Given request:
Each entry here needs to be set down again exactly, please; pictures are left out.

Contour annotation records:
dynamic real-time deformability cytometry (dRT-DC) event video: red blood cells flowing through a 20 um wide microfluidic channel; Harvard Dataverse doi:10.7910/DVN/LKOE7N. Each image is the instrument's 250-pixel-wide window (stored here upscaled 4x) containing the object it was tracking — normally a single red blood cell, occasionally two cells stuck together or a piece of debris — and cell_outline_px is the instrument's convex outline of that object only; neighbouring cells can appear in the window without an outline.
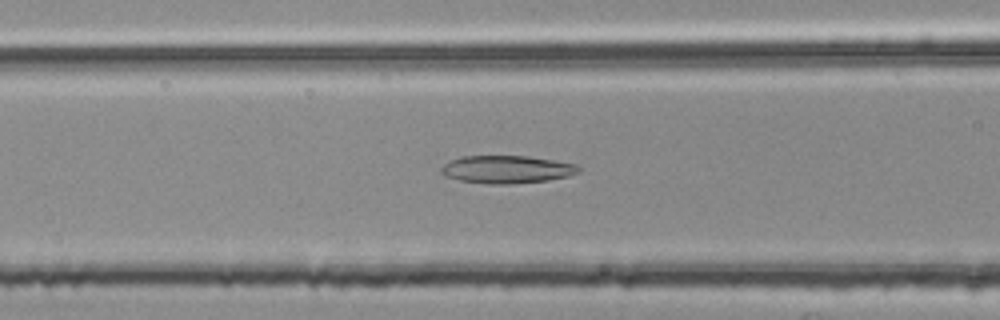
{"species": "common noctule bat (a hibernating species)", "species_latin": "Nyctalus noctula", "temperature_condition": "room temperature", "stored_images_in_passage": 44, "camera_frame_rate_fps": 3000, "um_per_image_px": 0.085, "animal": {"sex": "female", "body_mass_g": 25.1}, "frame": {"image": 1, "passage_image": 12, "time_ms": 3.667, "image_size_px": [1000, 320], "cell_outline_px": [[580, 172], [568, 176], [548, 180], [508, 184], [488, 184], [460, 180], [444, 176], [440, 172], [440, 168], [444, 164], [452, 160], [464, 156], [528, 156], [576, 164], [580, 168]], "centroid_in_image_um": [43.07, 14.4], "position_along_channel_um": 123.5, "area_um2": 22.14}}
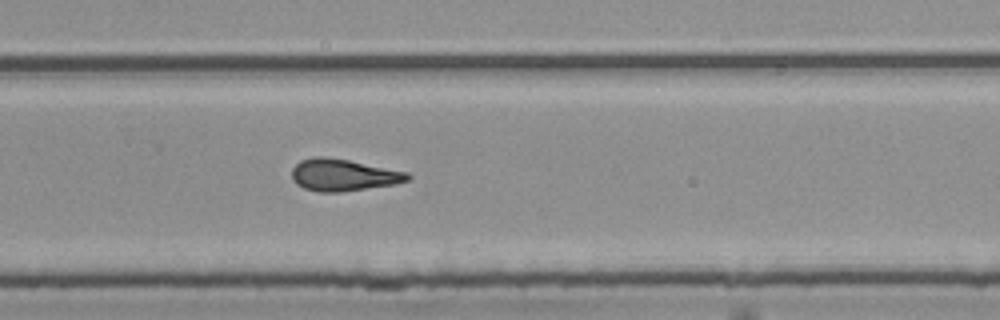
{"frame": {"image": 2, "passage_image": 26, "time_ms": 8.333, "image_size_px": [1000, 320], "cell_outline_px": [[412, 176], [408, 180], [396, 184], [340, 192], [320, 192], [304, 188], [296, 184], [292, 180], [292, 168], [300, 160], [312, 156], [324, 156], [348, 160], [408, 172]], "centroid_in_image_um": [29.16, 14.87], "position_along_channel_um": 300.6, "area_um2": 21.62}}
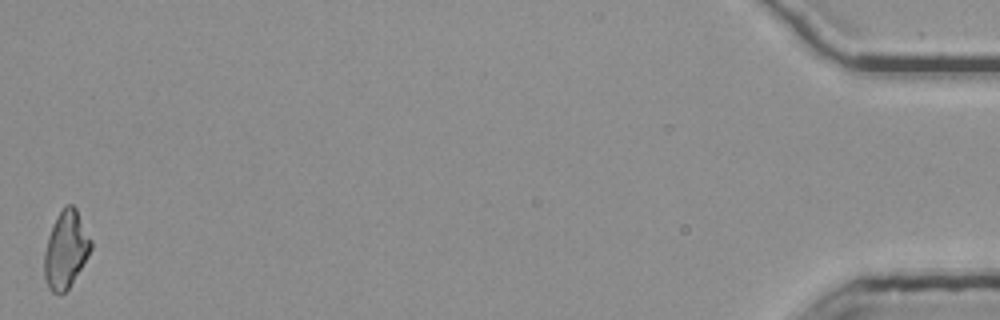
{"frame": {"image": 3, "passage_image": 44, "time_ms": 14.333, "image_size_px": [1000, 320], "cell_outline_px": [[92, 248], [88, 256], [68, 288], [64, 292], [52, 292], [48, 288], [44, 280], [44, 252], [48, 236], [56, 216], [64, 204], [72, 204], [76, 208], [92, 240]], "centroid_in_image_um": [5.58, 21.18], "position_along_channel_um": 429.6, "area_um2": 20.98}, "authors_computed_cell_mechanics": {"area_um2": 21.2704, "velocity_mm_per_s": 3.7991, "shape_relaxation_time_tau1_ms": null, "shape_relaxation_time_tau2_ms": 2.2853, "deformation_change_tau1": null, "deformation_change_tau2": 0.1194}}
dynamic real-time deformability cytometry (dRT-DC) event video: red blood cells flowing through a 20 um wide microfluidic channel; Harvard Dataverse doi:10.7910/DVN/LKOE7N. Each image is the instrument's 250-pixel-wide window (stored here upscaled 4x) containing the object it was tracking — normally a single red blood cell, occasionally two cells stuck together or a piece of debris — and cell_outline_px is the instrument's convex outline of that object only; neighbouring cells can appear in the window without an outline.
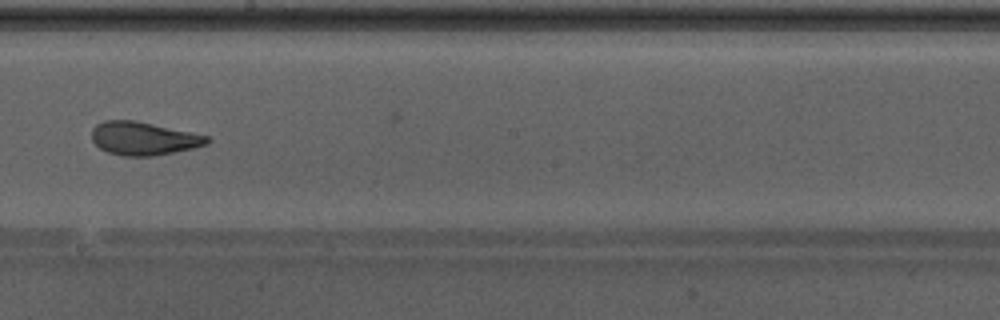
{"species": "Egyptian fruit bat (a non-hibernating species)", "species_latin": "Rousettus aegyptiacus", "temperature_condition": "warm", "stored_images_in_passage": 38, "camera_frame_rate_fps": 3000, "um_per_image_px": 0.085, "animal": {"sex": "male"}, "frame": {"image": 1, "passage_image": 27, "time_ms": 8.667, "image_size_px": [1000, 320], "cell_outline_px": [[212, 140], [208, 144], [192, 148], [152, 156], [120, 156], [108, 152], [100, 148], [92, 140], [92, 128], [96, 124], [104, 120], [136, 120], [208, 136]], "centroid_in_image_um": [12.18, 11.76], "position_along_channel_um": 236.0, "area_um2": 22.31}}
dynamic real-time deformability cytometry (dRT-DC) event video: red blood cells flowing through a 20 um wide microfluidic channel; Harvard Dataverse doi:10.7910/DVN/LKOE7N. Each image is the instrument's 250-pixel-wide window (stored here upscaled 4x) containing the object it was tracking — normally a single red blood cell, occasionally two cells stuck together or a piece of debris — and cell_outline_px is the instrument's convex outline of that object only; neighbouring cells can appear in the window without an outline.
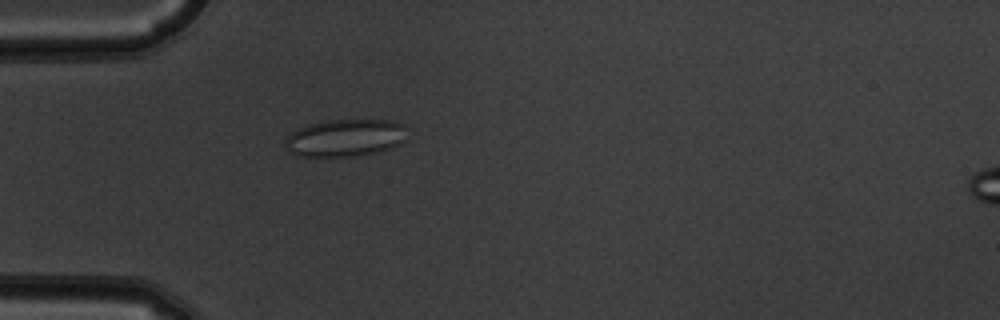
{"species": "common noctule bat (a hibernating species)", "species_latin": "Nyctalus noctula", "temperature_condition": "warm", "stored_images_in_passage": 53, "camera_frame_rate_fps": 3000, "um_per_image_px": 0.085, "animal": {"sex": "male", "body_mass_g": 19.5, "forearm_length_mm": 54.6}, "frame": {"image": 1, "passage_image": 16, "time_ms": 5.0, "image_size_px": [1000, 320], "cell_outline_px": [[408, 140], [392, 148], [364, 156], [296, 156], [288, 152], [284, 144], [284, 140], [296, 128], [308, 124], [328, 120], [388, 120], [404, 124]], "centroid_in_image_um": [29.36, 11.73], "position_along_channel_um": 55.6, "area_um2": 27.11}}
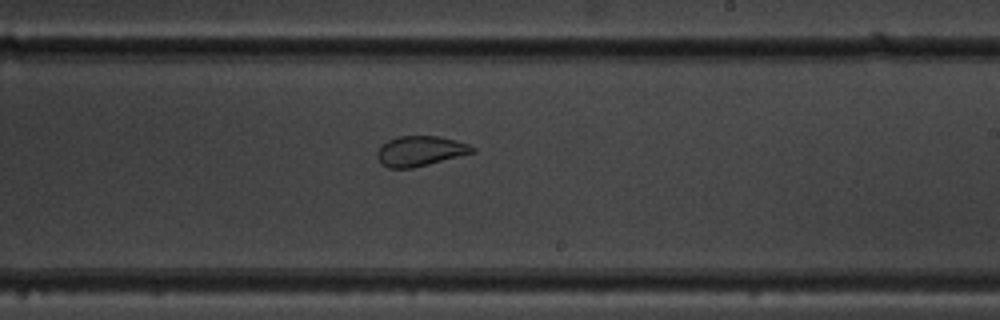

The solution:
dynamic real-time deformability cytometry (dRT-DC) event video: red blood cells flowing through a 20 um wide microfluidic channel; Harvard Dataverse doi:10.7910/DVN/LKOE7N. Each image is the instrument's 250-pixel-wide window (stored here upscaled 4x) containing the object it was tracking — normally a single red blood cell, occasionally two cells stuck together or a piece of debris — and cell_outline_px is the instrument's convex outline of that object only; neighbouring cells can appear in the window without an outline.
{"species": "common noctule bat (a hibernating species)", "species_latin": "Nyctalus noctula", "temperature_condition": "room temperature", "stored_images_in_passage": 44, "camera_frame_rate_fps": 3000, "um_per_image_px": 0.085, "animal": {"sex": "female", "body_mass_g": 25.1}, "frame": {"image": 1, "passage_image": 12, "time_ms": 3.667, "image_size_px": [1000, 320], "cell_outline_px": [[580, 172], [568, 176], [548, 180], [508, 184], [488, 184], [460, 180], [444, 176], [440, 172], [440, 168], [444, 164], [452, 160], [464, 156], [528, 156], [576, 164], [580, 168]], "centroid_in_image_um": [43.07, 14.4], "position_along_channel_um": 123.5, "area_um2": 22.14}}
{"frame": {"image": 2, "passage_image": 26, "time_ms": 8.333, "image_size_px": [1000, 320], "cell_outline_px": [[412, 176], [408, 180], [396, 184], [340, 192], [320, 192], [304, 188], [296, 184], [292, 180], [292, 168], [300, 160], [312, 156], [324, 156], [348, 160], [408, 172]], "centroid_in_image_um": [29.16, 14.87], "position_along_channel_um": 300.6, "area_um2": 21.62}}
{"frame": {"image": 3, "passage_image": 44, "time_ms": 14.333, "image_size_px": [1000, 320], "cell_outline_px": [[92, 248], [88, 256], [68, 288], [64, 292], [52, 292], [48, 288], [44, 280], [44, 252], [48, 236], [56, 216], [64, 204], [72, 204], [76, 208], [92, 240]], "centroid_in_image_um": [5.58, 21.18], "position_along_channel_um": 429.6, "area_um2": 20.98}, "authors_computed_cell_mechanics": {"area_um2": 21.2704, "velocity_mm_per_s": 3.7991, "shape_relaxation_time_tau1_ms": null, "shape_relaxation_time_tau2_ms": 2.2853, "deformation_change_tau1": null, "deformation_change_tau2": 0.1194}}
dynamic real-time deformability cytometry (dRT-DC) event video: red blood cells flowing through a 20 um wide microfluidic channel; Harvard Dataverse doi:10.7910/DVN/LKOE7N. Each image is the instrument's 250-pixel-wide window (stored here upscaled 4x) containing the object it was tracking — normally a single red blood cell, occasionally two cells stuck together or a piece of debris — and cell_outline_px is the instrument's convex outline of that object only; neighbouring cells can appear in the window without an outline.
{"species": "Egyptian fruit bat (a non-hibernating species)", "species_latin": "Rousettus aegyptiacus", "temperature_condition": "warm", "stored_images_in_passage": 38, "camera_frame_rate_fps": 3000, "um_per_image_px": 0.085, "animal": {"sex": "male"}, "frame": {"image": 1, "passage_image": 27, "time_ms": 8.667, "image_size_px": [1000, 320], "cell_outline_px": [[212, 140], [208, 144], [192, 148], [152, 156], [120, 156], [108, 152], [100, 148], [92, 140], [92, 128], [96, 124], [104, 120], [136, 120], [208, 136]], "centroid_in_image_um": [12.18, 11.76], "position_along_channel_um": 236.0, "area_um2": 22.31}}
dynamic real-time deformability cytometry (dRT-DC) event video: red blood cells flowing through a 20 um wide microfluidic channel; Harvard Dataverse doi:10.7910/DVN/LKOE7N. Each image is the instrument's 250-pixel-wide window (stored here upscaled 4x) containing the object it was tracking — normally a single red blood cell, occasionally two cells stuck together or a piece of debris — and cell_outline_px is the instrument's convex outline of that object only; neighbouring cells can appear in the window without an outline.
{"species": "common noctule bat (a hibernating species)", "species_latin": "Nyctalus noctula", "temperature_condition": "warm", "stored_images_in_passage": 53, "camera_frame_rate_fps": 3000, "um_per_image_px": 0.085, "animal": {"sex": "male", "body_mass_g": 19.5, "forearm_length_mm": 54.6}, "frame": {"image": 1, "passage_image": 16, "time_ms": 5.0, "image_size_px": [1000, 320], "cell_outline_px": [[408, 140], [392, 148], [364, 156], [296, 156], [288, 152], [284, 144], [284, 140], [296, 128], [308, 124], [328, 120], [388, 120], [404, 124]], "centroid_in_image_um": [29.36, 11.73], "position_along_channel_um": 55.6, "area_um2": 27.11}}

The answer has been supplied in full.